WORK INSTRUCTIONS: Extract every line of the records below that contains the word "Video".

[Dataset entries]
====================
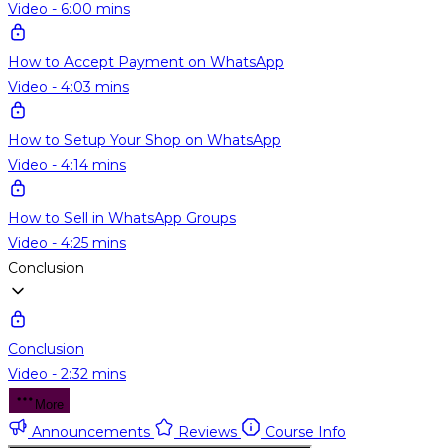
Video - 6:00 mins
How to Accept Payment on WhatsApp
Video - 4:03 mins
How to Setup Your Shop on WhatsApp
Video - 4:14 mins
How to Sell in WhatsApp Groups
Video - 4:25 mins
Conclusion
Conclusion
Video - 2:32 mins
More
Announcements
Reviews
Course Info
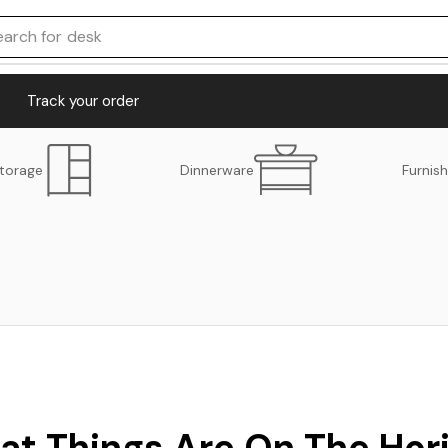
earch for
desk
Track your order
torage
Dinnerware
Furnish
at Things Are On The Hor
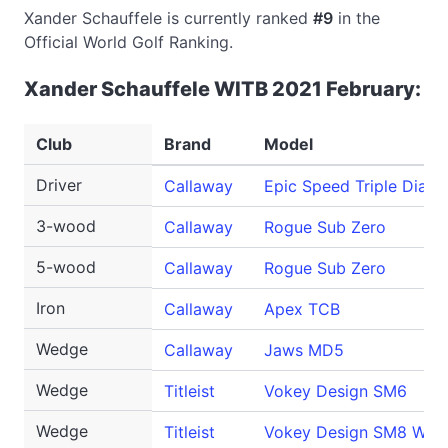
Xander Schauffele is currently ranked
#9
in the
Official World Golf Ranking.
Xander Schauffele WITB 2021 February:
Club
Brand
Model
Driver
Callaway
Epic Speed Triple Diam
3-wood
Callaway
Rogue Sub Zero
5-wood
Callaway
Rogue Sub Zero
Iron
Callaway
Apex TCB
Wedge
Callaway
Jaws MD5
Wedge
Titleist
Vokey Design SM6
Wedge
Titleist
Vokey Design SM8 Wed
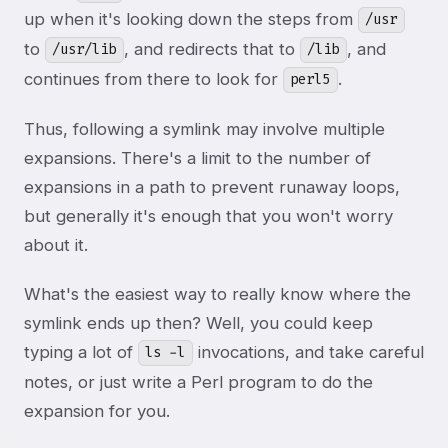
up when it's looking down the steps from
/usr
to
, and redirects that to
, and
/usr/lib
/lib
continues from there to look for
.
perl5
Thus, following a symlink may involve multiple
expansions. There's a limit to the number of
expansions in a path to prevent runaway loops,
but generally it's enough that you won't worry
about it.
What's the easiest way to really know where the
symlink ends up then? Well, you could keep
typing a lot of
invocations, and take careful
ls -l
notes, or just write a Perl program to do the
expansion for you.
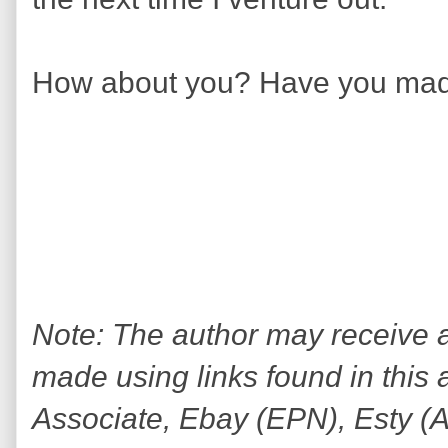
How about you? Have you mad
Note: The author may receive
made using links found in this 
Associate, Ebay (EPN), Esty (Awi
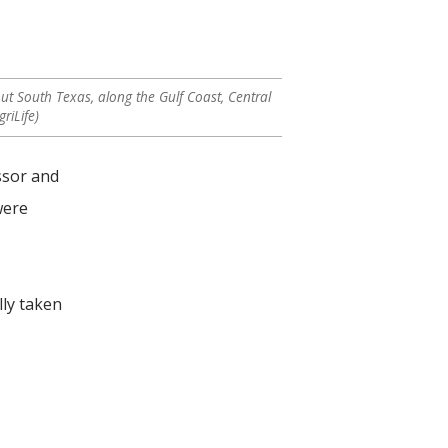
t South Texas, along the Gulf Coast, Central
riLife)
ssor and
were
lly taken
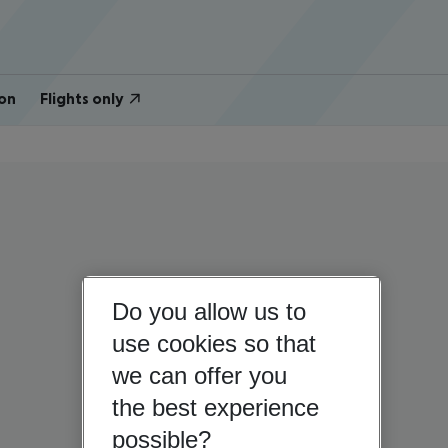
on
Flights only
Do you allow us to
use cookies so that
we can offer you
the best experience
possible?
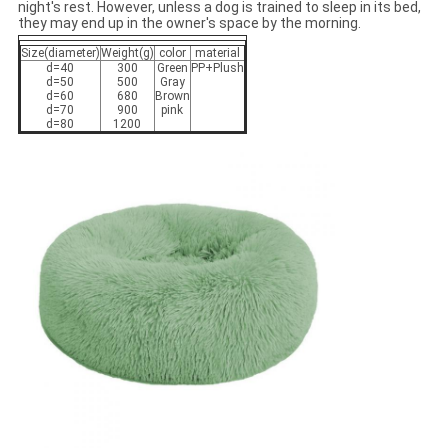
night's rest. However, unless a dog is trained to sleep in its bed,
they may end up in the owner's space by the morning.
Size(diameter)
Weight(g)
color
material
d=40
300
Green
PP+Plush
d=50
500
Gray
d=60
680
Brown
d=70
900
pink
d=80
1200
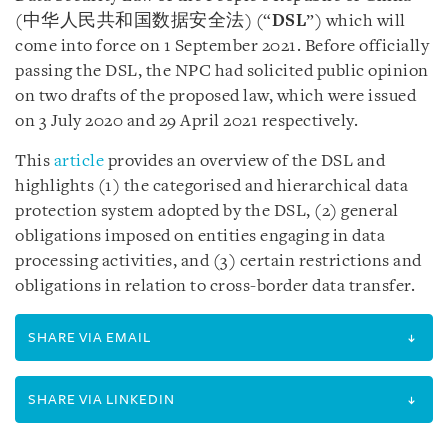
(中华人民共和国数据安全法) (“
DSL
”) which will
come into force on 1 September 2021. Before officially
passing the DSL, the NPC had solicited public opinion
on two drafts of the proposed law, which were issued
on 3 July 2020 and 29 April 2021 respectively.
This
article
provides an overview of the DSL and
highlights (1) the categorised and hierarchical data
protection system adopted by the DSL, (2) general
obligations imposed on entities engaging in data
processing activities, and (3) certain restrictions and
obligations in relation to cross-border data transfer.
SHARE VIA EMAIL
SHARE VIA LINKEDIN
====================
WRITTEN RESPONSE:
Video - 6:00 mins
Video - 4:03 mins
Video - 4:14 mins
Video - 4:25 mins
Video - 2:32 mins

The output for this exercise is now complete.